Your response should reproduce every line of the entries that contains the word "lines".

***

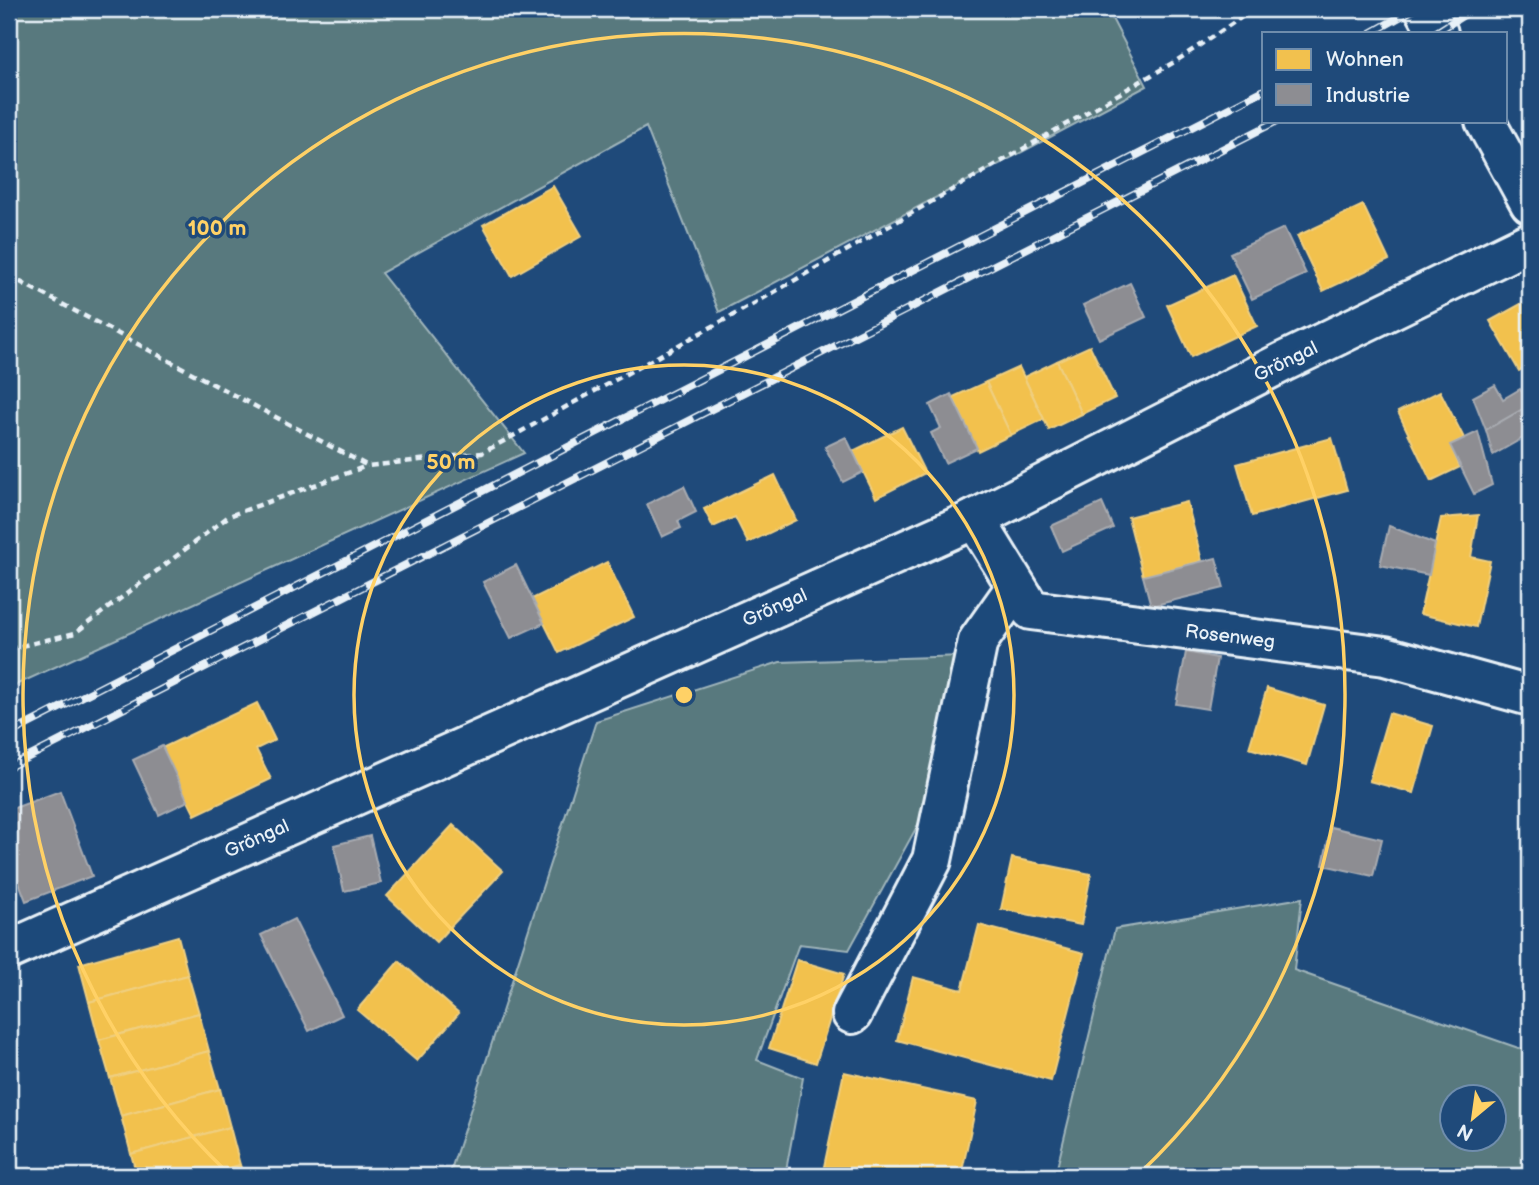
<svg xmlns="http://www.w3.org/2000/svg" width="1539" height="1185" font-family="'Balsamiq Sans',sans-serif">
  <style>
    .green { fill: #59797e; stroke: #a0b5bb; stroke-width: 2; fill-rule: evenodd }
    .homes { fill: #f2c14e; stroke: #efcf81; stroke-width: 2 }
    .industry { fill: #8d8d92; stroke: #a8abb1; stroke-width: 2 }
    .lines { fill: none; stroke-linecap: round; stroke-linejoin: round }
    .minor-casing { stroke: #e8f1f8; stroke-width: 44 }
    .path { stroke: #e8f1f8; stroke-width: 4.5; stroke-dasharray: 7 5; stroke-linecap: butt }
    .minor { stroke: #1f4a7a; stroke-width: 38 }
    .rail-casing { stroke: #e8f1f8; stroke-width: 8 }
    .rail { stroke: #1f4a7a; stroke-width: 5; stroke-dasharray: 16; stroke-linecap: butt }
    .ring { fill: none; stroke: #ffd166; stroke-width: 3.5 }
    .labels { text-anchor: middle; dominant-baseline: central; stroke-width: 7; stroke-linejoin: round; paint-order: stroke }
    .street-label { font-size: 19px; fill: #e8f1f8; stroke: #1f4a7a }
    .centre { fill: #ffd166; stroke: #1f4a7a; stroke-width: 3.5 }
    .ring-label { font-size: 21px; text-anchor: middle; font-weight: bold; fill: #ffd166; stroke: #1f4a7a; stroke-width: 7; stroke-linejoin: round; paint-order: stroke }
  </style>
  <rect width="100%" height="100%" fill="#1f4a7a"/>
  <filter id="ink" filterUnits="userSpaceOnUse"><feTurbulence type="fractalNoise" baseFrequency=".0143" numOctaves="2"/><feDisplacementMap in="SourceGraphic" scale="14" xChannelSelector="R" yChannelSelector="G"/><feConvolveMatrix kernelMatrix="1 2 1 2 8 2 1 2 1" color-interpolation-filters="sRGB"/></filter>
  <g filter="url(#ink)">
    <g class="green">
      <path d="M9 9H1107L1147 86 719 312 646 127 381 273 524 453 9 688Z"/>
      <path d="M963 656 930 803 849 950 799 944 757 1060 803 1078 785 1176H449L596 721 780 662Z"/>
      <path d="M1302 898 1294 970 1530 1052V1176H1055L1115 929ZM1452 1098H1494V1140H1452Z"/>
    </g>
    <g class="homes">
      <path d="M553 186 582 236 512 276 483 225Z"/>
      <path d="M1363 205 1389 260 1323 291 1297 236Z"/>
      <path d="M1233 275 1257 326 1191 357 1167 305Z"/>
      <path d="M1530 299V365L1519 371 1490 321Z"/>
      <path d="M1090 346 1115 398 1082 414 1057 361Z"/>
      <path d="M1057 361 1082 414 1049 430 1024 377Z"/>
      <path d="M1019 367 1044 419 1011 435 986 382Z"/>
      <path d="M986 382 1011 435 978 451 953 397Z"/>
      <path d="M1440 391 1464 438 1450 445 1460 467 1431 481 1398 412Z"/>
      <path d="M902 427 925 473 876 498 853 451Z"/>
      <path d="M1332 438 1347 490 1252 516 1237 464Z"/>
      <path d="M775 475 796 520 748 543 735 517 713 527 704 509Z"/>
      <path d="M1187 502 1202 561 1143 576 1128 517Z"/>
      <path d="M1478 515 1471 557 1490 561 1476 627 1420 614 1441 518Z"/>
      <path d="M607 562 634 617 559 653 532 599Z"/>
      <path d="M1267 688 1324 705 1307 765 1249 748Z"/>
      <path d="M257 703 275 740 256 749 271 779 195 815 162 748Z"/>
      <path d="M1389 713 1433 726 1414 793 1369 781Z"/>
      <path d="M453 825 503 871 436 942 387 896Z"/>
      <path d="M1012 858 1091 874 1081 925 1001 909Z"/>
      <path d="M979 925 1084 953 1051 1081 897 1040 913 977 962 990Z"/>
      <path d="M178 936 188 975 89 1002 79 964Z"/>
      <path d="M797 960 844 974 816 1063 769 1048Z"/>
      <path d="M399 961 459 1013 417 1061 357 1010Z"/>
      <path d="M188 975 199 1013 99 1040 89 1002Z"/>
      <path d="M199 1013 209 1051 110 1078 99 1040Z"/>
      <path d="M209 1051 220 1089 121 1116 110 1078Z"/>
      <path d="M844 1072 977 1101 961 1176H822Z"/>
      <path d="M220 1089 230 1127 131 1154 121 1116Z"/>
      <path d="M230 1127 240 1165 200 1176H137L131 1154Z"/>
      <path d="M240 1165 244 1176H200Z"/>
    </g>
    <g class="industry">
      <path d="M1284 228 1306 274 1252 299 1230 253Z"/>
      <path d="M1130 283 1146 317 1099 339 1083 305Z"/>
      <path d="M1495 385 1503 399 1520 389 1530 405 1486 430 1473 397Z"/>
      <path d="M951 394 977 448 945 463 931 433 941 428 930 405Z"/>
      <path d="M1530 405V434L1493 455 1486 430Z"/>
      <path d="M1478 432 1492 485 1474 494 1450 445Z"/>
      <path d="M846 437 863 472 843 482 825 447Z"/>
      <path d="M684 486 696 512 678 521 681 528 662 537 647 504Z"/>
      <path d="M1102 503 1113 528 1062 551 1051 526Z"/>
      <path d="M1389 526 1435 544 1429 575 1380 565Z"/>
      <path d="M1216 558 1224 588 1151 606 1143 576Z"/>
      <path d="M516 565 544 623 511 638 483 582Z"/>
      <path d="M1186 652 1217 658 1208 709 1176 704Z"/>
      <path d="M162 746 188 801 159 815 133 760Z"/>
      <path d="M60 791 92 876 26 901 9 856V810Z"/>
      <path d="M1331 827 1382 839 1373 876 1323 865Z"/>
      <path d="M370 836 381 883 344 891 334 845Z"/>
      <path d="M294 919 342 1015 309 1031 261 935Z"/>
    </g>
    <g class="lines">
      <defs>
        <g id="minor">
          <path d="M1425 9 1438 33"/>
          <path d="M1485 121 1530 203"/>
          <path d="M975 519 1031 610 1385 656 1530 696"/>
          <path d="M9 950 975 519 1283 362 1530 242"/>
          <path d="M852 1014 932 860 978 641 1016 587"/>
        </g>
      </defs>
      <use href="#minor" class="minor-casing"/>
      <g class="path">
        <path d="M9 276 368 466 482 453 757 302 1176 61 1254 9"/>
        <path d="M9 649 75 633 229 516 367 466"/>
      </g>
      <use href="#minor" class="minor"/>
      <defs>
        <g id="rail">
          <path d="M1371 33 1414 9"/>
          <path d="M1435 33 1473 9"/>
          <path d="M9 734 1264 90"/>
          <path d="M9 767 1277 121"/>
        </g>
      </defs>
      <use href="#rail" class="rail-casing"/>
      <use href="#rail" class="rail"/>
    </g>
  </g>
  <g class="ring">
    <circle cx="684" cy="695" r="330"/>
    <path d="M229 1174A661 661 0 1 1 1139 1174"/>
  </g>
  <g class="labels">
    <g class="street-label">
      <text transform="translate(1286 362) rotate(-26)">Gröngal</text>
      <text transform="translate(775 608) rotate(-24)">Gröngal</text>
      <text transform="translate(1230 637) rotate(7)">Rosenweg</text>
      <text transform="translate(257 839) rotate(-24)">Gröngal</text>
    </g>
  </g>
  <circle cx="684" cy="695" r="10" class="centre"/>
  <g class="ring-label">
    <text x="217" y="235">100 m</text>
    <text x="451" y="469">50 m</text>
  </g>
  <rect width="1539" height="1185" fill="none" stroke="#1f4a7a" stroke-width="35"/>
  <rect x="18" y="18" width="1504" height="1150" fill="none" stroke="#e8f1f8" stroke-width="2.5" filter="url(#ink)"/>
  <rect x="1262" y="32" width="245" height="91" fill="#1f4a7a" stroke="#6f8dac" stroke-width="2"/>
  <rect x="1276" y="49" width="35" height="21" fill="#f2c14e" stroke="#6f8dac" stroke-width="2"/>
  <text x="1326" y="66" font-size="21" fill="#e8f1f8">Wohnen</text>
  <rect x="1276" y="84" width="35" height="21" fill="#8d8d92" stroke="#6f8dac" stroke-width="2"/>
  <text x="1326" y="102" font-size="21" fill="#e8f1f8">Industrie</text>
  <g transform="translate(1473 1118) rotate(209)"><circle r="33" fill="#1f4a7a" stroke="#6f8dac" stroke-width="2"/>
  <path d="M0-5L12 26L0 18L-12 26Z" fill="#ffd166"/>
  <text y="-10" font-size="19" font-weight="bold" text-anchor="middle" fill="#e8f1f8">N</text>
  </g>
</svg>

***

#### Output for this task
    .lines { fill: none; stroke-linecap: round; stroke-linejoin: round }
    <g class="lines">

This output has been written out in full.